Bio Usawa, a private biotech company focused on boosting drug access in Africa, inked a deal with cleanroom and laboratory construction specialist Pacific Environmental Technologies to design, produce and deliver self-contained modular bio manufacturing units to Rwanda.
The deal is part of a longtime effort by Bio Usawa co-founder Menghis Bairu, M.D., and others to bolster drug manufacturing on the African continent, which has a history of lacking necessary infrastructure and supply chains to enable widespread access to advanced therapies.

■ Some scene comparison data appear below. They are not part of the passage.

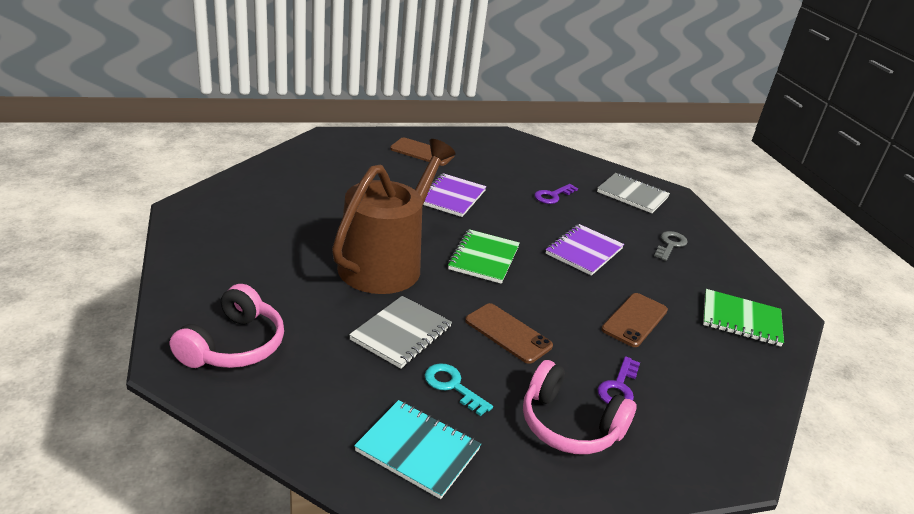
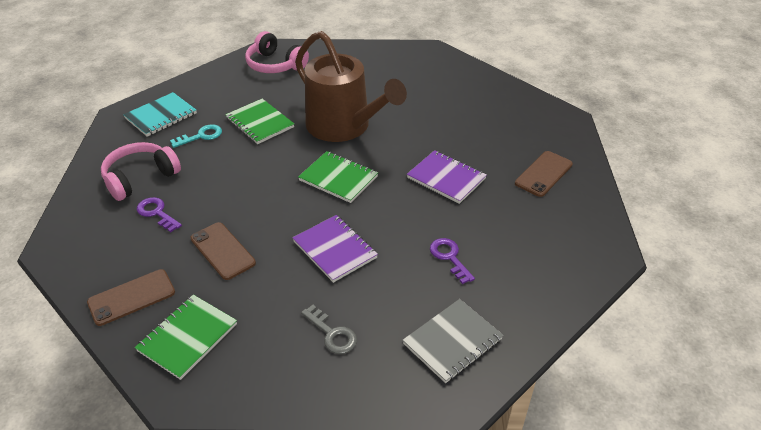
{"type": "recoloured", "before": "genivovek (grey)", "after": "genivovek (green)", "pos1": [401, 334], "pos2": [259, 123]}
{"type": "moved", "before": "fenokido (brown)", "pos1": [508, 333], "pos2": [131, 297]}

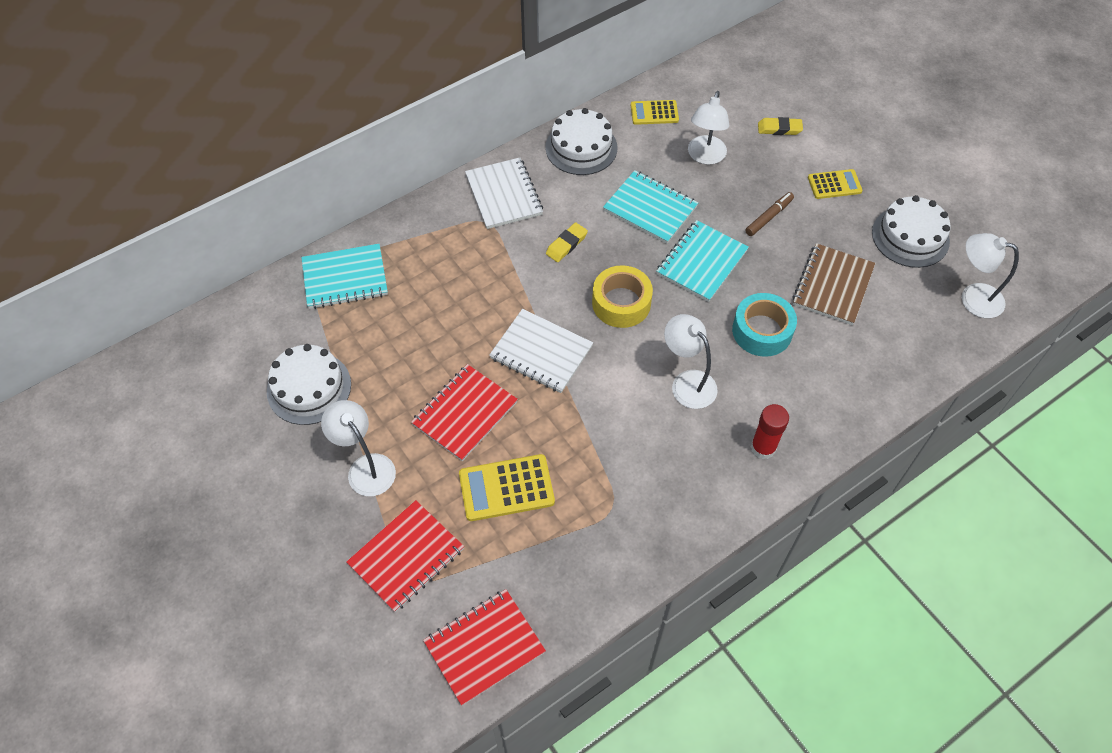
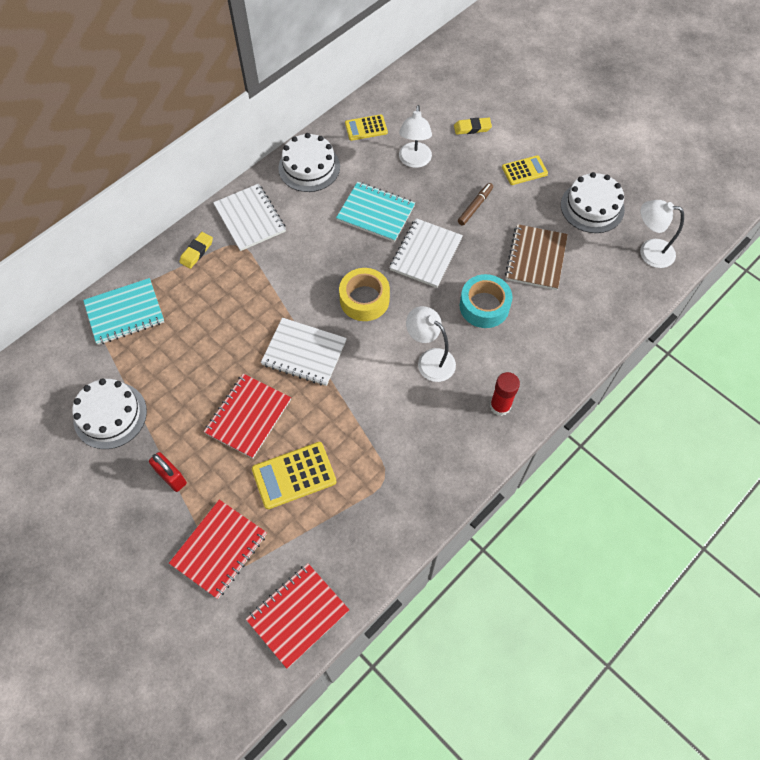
{"type": "recoloured", "before": "genivovek (turquoise)", "after": "genivovek (white)", "pos1": [701, 262], "pos2": [426, 254]}
{"type": "moved", "before": "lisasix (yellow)", "pos1": [566, 244], "pos2": [197, 252]}
{"type": "replaced", "before": "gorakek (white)", "after": "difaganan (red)", "pos1": [366, 467], "pos2": [171, 477]}

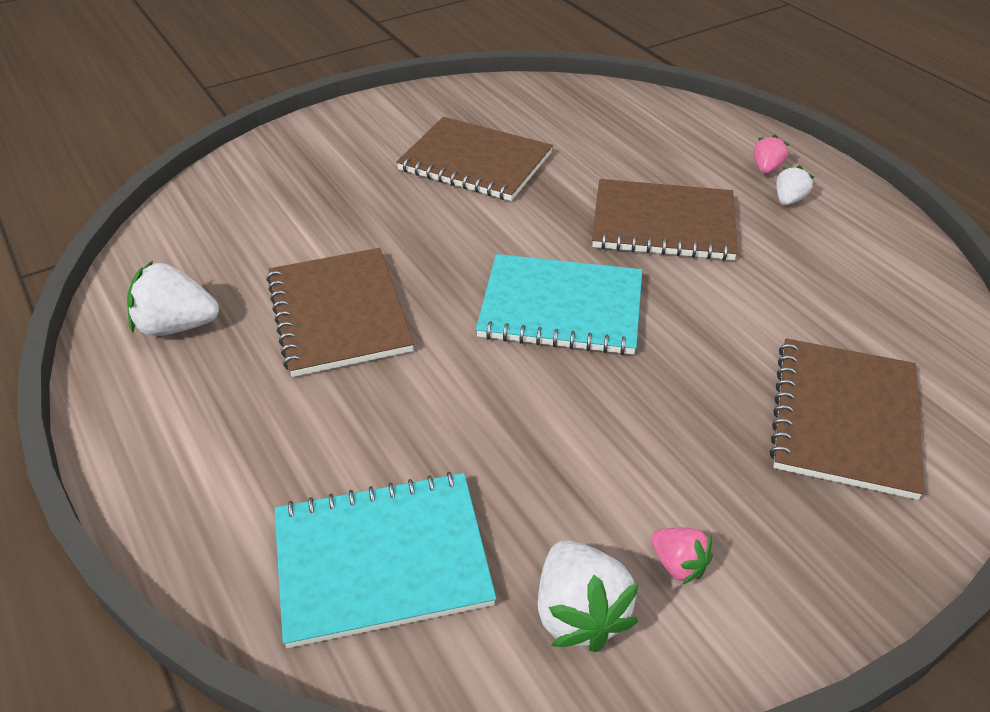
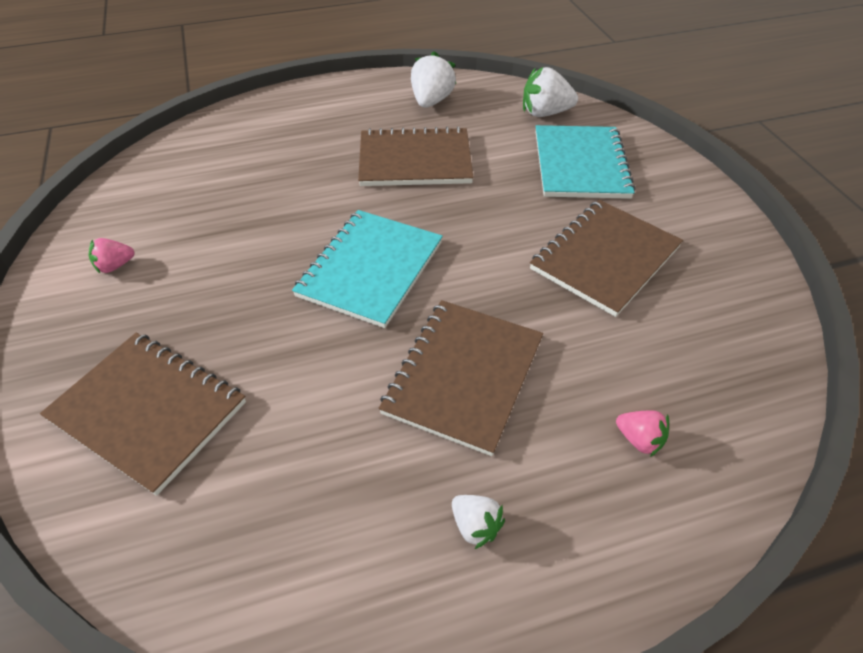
{"type": "moved", "before": "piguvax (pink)", "pos1": [766, 168], "pos2": [639, 439]}
{"type": "moved", "before": "genivovek (turquoise)", "pos1": [382, 559], "pos2": [580, 164]}
{"type": "moved", "before": "piguvax (white)", "pos1": [579, 613], "pos2": [545, 113]}

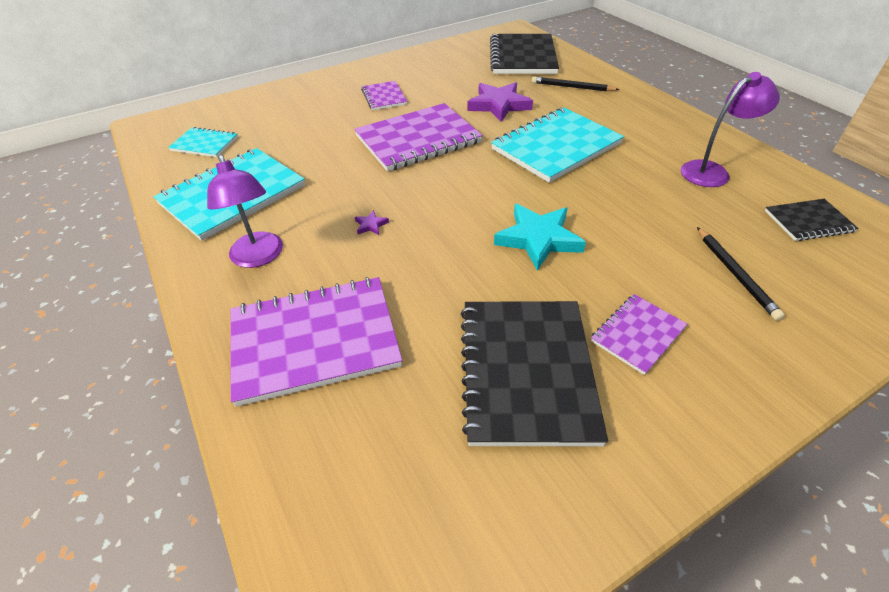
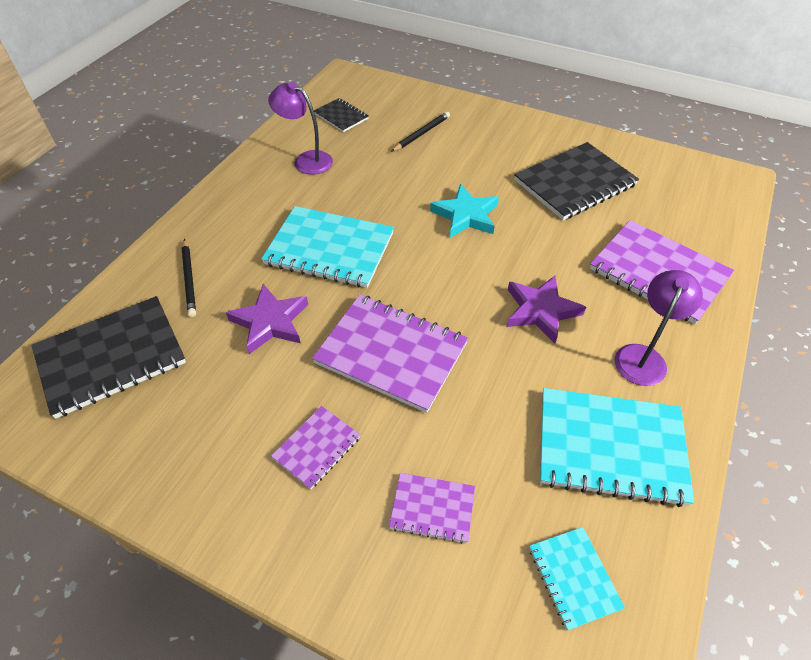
{"type": "resized", "before": "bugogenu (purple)", "pos1": [371, 225], "pos2": [541, 311], "scale": 2.44}
{"type": "moved", "before": "genivovek (purple)", "pos1": [637, 334], "pos2": [432, 508]}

Although no financial details of the deal were disclosed, the mobile drug manufacturing units are expected to be delivered to Kigali, Rwanda, by the end of the year, the company said in a May 22 press release.
When delivered, the production pods will focus on manufacturing monoclonal antibody therapies for diabetic macular edema, with future plans to produce cancer and immunology drugs.
“In a world where state-of-the-art, life-saving drugs for cancer and infectious diseases are not available to or affordable for a large majority of the world’s population, this manufacturing module will allow us to rapidly meet the needs of these patients,” Bairu said in the release. “We are building for scale, for resilience, and for the future of global health access, starting here in Africa.”
Prior to Bio Usawa, Bairu was founder of Serenus Biotherapeutics, which had focused on providing innovative therapies to emerging African countries. It ceased operations in January.
Although a persistent issue, the dearth of drug manufacturing and treatment availability in Africa was spotlighted during the COVID-19 pandemic, spurring some global drugmakers to make investments on the continent.
Just a year ago, the Coalition for Epidemic Preparedness Innovations (CEPI) committed up to $145 million to bolster BioNTech’s efforts to establish mRNA vaccine R&D, plus clinical and commercial manufacturing, at the company’s facility in Kigali. The investment was part of a goal to establish an “end-to-end vaccine ecosystem” on the continent.
That effort followed news in 2023 that the Gates Foundation would spread $40 million between a handful of companies—including Belgium’s Quantoom, Senegal’s IPD and South Africa’s Biovac—to develop and crank out mRNA vaccines for Africa and beyond. The same year, the WHO officially opened an mRNA vaccine hub in Cape Town, South Africa.
However, not all efforts have come to pass. In 2024, Moderna pulled back from its pledge to build a $500 million manufacturing facility in Kenya, noting that it hadn’t received any vaccine orders from the African continent since 2022. That news upset the Africa CDC, which castigated Moderna as shifting the blame onto the continent.